Görev listesi:
(a) Bolu soruşturmasıyla ilgili metin alıntısında "Her aradığımda açtığı" ile başlayıp "telefona çıkmadı, çıkamadı." ile biten bölümü yeniden yazın; "bilirkişilere" yerine "uzmanlara" koyun.
(b) Bolu soruşturmasıyla ilgili metin alıntısına göre konuşmacı, bilgiyi Cumhurbaşkanı Yardımcısı'nın nelerine emanet etmiştir? Hepsini listeleyin.
(c) Bolu soruşturmasına ve Adalet Bakanı'na dair konuşma metnini, son cümlesinden sonra devam ettirin.

Metin alıntısı:
Her aradığımda açtığı o telefonu açamadı. Çünkü bu bağlantının bakanlıktaki bir genel müdür tarafından Bolu Adalet Komisyonu Başkanı aranarak bilirkişilere ve başsavcılığa baskıya döndüğünü, görevli altı savcıdan görevlendirilen dördünün de bilirkişi ile birlikte hareket ettiğini üzerlerine bakanlığın yaptığı baskıyı kendisine söyleyeceğimi, genel müdürün bunu niye yapıyor diyeceğimi, haberin varsa istifa et, haberin yoksa al istifalarını diyeceğimi bildiği için aslında o organizasyonun sarayla adalet arasındaki kancasının kendisi olduğu için o telefona çıkmadı, çıkamadı.

Ardından Cumhurbaşkanı Yardımcısı'na ulaştım. Bildiğim her şeyi anlattım. Dedim ki: "Bunu yapıyorlar. Ucu nereye giderse gidecekti, bakanı gitti diye durduruyorlar. Suçlu olmayanlara suç atmaya çalışıyorlar."

Kendisi dinledi, gerekeni yapacağını, tüm tarafları dinleyeceğini söyledi. O bilgiyi Cumhurbaşkanı Yardımcısı'nın bilgisine, insafına, vicdanına emanet ettim. O sırada gördük ki telefonlara çıkmayan bakan raporu yalanlamaya rapora kulp takmaya rapora korsan rapor demeye kalktı.,

"ÖYLE Mİ ADALET BAKANI?"


Raporu sahte diyemiyor. Raporu yalan diyemiyor. "Korsan" diyor. Nedir korsan olan? Korsan yetkisiz birinin, örneğin korsan bildiri davetsiz birisinin gelip bildiri okumasıdır. Yetkilendirilmemiş birisi rapor yazarsa korsan rapor olur.
Öyle mi Adalet Bakanı? (Görevden el çektirilen bilirkişilerin fotoğraflarını gösterdi) Al sana korsanlar. Bu 7 kişi Türkiye Cumhuriyeti Bolu Başsavcılığı 2025/962 soruşturma dosyası bilirkişileri.

Bu rakam Cumhuriyet Başsavcılığı'nın soruşturma dosyasında var mı? Var. Bu kişilerin isimleri var mı? Var. Göreve başlarken, bırakırken tutanak var mı?

Var. Bu fotoğraf o otelde, yanlış o otelde çekildi. Bu 7 bilirkişinin raporuna korsan diyen esas adaleti kaçırmaya, adalete karşı korsanlık faaliyeti yürüten Adalet Bakanı'ndan başkası değildir.

Gösterilen veriler:
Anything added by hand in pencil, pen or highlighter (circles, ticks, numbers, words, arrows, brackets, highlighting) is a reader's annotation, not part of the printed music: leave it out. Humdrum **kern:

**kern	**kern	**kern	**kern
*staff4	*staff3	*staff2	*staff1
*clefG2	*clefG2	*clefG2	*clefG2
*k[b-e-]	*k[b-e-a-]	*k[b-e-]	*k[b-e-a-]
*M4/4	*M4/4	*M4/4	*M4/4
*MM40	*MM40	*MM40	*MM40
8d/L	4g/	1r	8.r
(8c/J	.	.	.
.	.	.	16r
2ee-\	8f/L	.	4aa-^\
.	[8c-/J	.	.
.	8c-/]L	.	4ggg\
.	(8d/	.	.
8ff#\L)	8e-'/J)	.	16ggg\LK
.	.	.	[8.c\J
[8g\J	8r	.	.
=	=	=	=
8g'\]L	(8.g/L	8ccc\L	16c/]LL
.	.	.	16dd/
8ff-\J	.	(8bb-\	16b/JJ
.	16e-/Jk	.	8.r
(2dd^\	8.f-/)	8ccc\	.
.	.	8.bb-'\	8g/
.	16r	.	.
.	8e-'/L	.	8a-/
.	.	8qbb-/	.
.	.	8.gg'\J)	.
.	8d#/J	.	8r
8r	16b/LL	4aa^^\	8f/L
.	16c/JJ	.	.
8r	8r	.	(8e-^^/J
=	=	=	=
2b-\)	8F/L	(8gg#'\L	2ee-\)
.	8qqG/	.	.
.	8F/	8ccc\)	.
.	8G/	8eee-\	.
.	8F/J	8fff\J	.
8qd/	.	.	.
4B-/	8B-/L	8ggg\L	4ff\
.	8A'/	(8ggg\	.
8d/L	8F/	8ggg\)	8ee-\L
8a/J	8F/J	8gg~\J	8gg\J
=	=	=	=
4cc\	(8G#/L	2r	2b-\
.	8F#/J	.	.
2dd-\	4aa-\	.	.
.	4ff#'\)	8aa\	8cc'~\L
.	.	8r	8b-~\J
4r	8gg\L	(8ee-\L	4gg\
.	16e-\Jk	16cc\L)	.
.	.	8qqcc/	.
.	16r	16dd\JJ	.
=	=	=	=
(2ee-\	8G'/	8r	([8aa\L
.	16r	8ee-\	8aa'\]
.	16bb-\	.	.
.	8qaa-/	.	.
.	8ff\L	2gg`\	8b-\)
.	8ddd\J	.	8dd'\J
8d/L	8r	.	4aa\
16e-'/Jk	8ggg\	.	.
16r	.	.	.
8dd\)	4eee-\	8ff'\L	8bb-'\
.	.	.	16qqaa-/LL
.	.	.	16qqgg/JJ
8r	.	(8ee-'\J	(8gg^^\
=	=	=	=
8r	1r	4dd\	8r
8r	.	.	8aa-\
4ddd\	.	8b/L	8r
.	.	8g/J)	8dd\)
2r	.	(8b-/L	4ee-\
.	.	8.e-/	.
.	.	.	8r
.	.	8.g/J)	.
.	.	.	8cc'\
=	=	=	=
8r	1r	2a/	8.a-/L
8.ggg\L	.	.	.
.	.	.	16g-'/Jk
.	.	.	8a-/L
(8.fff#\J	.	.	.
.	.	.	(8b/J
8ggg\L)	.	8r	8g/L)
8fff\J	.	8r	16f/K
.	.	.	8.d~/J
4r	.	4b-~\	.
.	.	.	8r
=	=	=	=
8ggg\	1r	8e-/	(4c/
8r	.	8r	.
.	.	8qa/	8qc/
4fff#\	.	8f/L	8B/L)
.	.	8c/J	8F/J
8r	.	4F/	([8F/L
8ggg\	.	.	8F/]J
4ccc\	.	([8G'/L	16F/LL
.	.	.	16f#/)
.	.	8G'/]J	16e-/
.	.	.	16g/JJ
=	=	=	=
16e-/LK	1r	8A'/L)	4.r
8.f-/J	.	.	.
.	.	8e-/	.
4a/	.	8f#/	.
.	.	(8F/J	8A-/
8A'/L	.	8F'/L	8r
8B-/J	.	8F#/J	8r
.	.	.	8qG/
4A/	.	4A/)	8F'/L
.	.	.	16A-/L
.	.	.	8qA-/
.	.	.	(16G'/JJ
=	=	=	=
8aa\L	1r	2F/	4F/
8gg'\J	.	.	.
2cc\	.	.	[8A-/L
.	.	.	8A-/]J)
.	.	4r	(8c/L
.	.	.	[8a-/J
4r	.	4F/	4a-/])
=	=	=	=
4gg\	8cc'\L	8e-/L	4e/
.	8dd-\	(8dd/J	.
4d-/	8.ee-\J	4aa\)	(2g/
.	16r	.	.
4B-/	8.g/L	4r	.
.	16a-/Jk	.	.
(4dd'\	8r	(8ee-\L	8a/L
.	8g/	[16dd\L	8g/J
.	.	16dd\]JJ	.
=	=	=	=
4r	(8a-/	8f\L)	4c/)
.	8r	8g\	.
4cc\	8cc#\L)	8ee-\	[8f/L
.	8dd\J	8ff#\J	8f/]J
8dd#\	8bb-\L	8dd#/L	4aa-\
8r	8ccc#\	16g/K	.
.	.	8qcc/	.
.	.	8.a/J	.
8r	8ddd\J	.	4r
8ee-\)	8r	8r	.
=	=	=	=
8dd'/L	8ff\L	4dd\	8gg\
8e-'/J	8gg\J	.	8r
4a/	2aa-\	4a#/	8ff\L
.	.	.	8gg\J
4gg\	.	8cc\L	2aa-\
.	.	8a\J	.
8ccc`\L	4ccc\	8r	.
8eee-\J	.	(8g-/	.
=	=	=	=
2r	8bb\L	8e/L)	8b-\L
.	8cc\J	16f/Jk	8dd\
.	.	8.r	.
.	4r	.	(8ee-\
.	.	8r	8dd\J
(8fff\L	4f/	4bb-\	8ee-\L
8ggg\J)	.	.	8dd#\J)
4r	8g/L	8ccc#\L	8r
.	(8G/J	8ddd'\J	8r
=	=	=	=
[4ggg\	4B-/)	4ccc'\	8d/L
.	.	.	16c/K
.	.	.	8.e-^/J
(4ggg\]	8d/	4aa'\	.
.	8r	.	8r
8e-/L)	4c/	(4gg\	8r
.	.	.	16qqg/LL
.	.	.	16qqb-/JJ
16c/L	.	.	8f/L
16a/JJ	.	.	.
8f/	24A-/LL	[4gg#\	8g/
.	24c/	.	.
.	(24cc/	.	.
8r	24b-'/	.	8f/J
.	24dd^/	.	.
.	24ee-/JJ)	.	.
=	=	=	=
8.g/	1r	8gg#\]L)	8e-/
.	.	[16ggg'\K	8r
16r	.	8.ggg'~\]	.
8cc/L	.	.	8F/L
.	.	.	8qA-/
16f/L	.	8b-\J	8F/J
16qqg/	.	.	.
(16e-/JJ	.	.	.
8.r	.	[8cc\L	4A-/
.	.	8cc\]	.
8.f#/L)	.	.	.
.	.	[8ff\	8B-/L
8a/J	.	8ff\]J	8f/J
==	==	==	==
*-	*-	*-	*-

Yanıtlar:
(a)
Her aradığımda açtığı o telefonu açamadı. Çünkü bu bağlantının bakanlıktaki bir genel müdür tarafından Bolu Adalet Komisyonu Başkanı aranarak uzmanlara ve başsavcılığa baskıya döndüğünü, görevli altı savcıdan görevlendirilen dördünün de bilirkişi ile birlikte hareket ettiğini üzerlerine bakanlığın yaptığı baskıyı kendisine söyleyeceğimi, genel müdürün bunu niye yapıyor diyeceğimi, haberin varsa istifa et, haberin yoksa al istifalarını diyeceğimi bildiği için aslında o organizasyonun sarayla adalet arasındaki kancasının kendisi olduğu için o telefona çıkmadı, çıkamadı.

(b) bilgisine, insafına, vicdanına

(c)
Ve bu rapor korsan olmadığına göre neye korsan diyor olabilir? Ele geçiriliş yöntemine. Nedir? Bir mal sahibinin isteği dışında birileri tarafından zorla ele geçirilirse ona korsanlık faaliyeti denilebilir. Ey Adalet Bakanı! Bu rapor hepimizin içini yakan bu facianın sorumlularını belirten bu rapor ne o başsavcının ne onları arayan genel müdürün ne senin ne Recep Tayyip Erdoğan'ın malı değildir ki ele geçirişimiz korsanlık olsun. Adalet isteyen, yüreği yanan bu milletin malıdır. Milletin malını çalmanıza, adaleti çalmanıza izin vermedik, vermeyeceğiz.

Kültür Turizm Bakanı özel bir televizyon programına çıkıp güya kendini aklamak için 1,5 saatlik yayında kendisine sorulan objektif sorulara bir gün önce paylaştığımız 5 soru da olmak üzere 12 kez "bilmiyorum," 5 kez "ben bilmem, bilemem," 4 kez "bilemem, bilemiyorum" yanıtları ile 21 kez somut, net sorulara 21 kez "ben bunları bilmiyorum" yanıtını vermiştir. Konuşmada kaçacak yeri de olmayınca başkanı Bolu Valisi olan Bolu İl Özel İdaresi'ne topu atmış "ruhsat ve iskan yetkisi özel idarede, alanın genelinde de il özel idaresi yetkili, Turizm Bakanlığı yetkili değil" demiştir. Cumhuriyet tarihinde belki de ilk kez İl Özel İdaresi bakana cevap vermiş.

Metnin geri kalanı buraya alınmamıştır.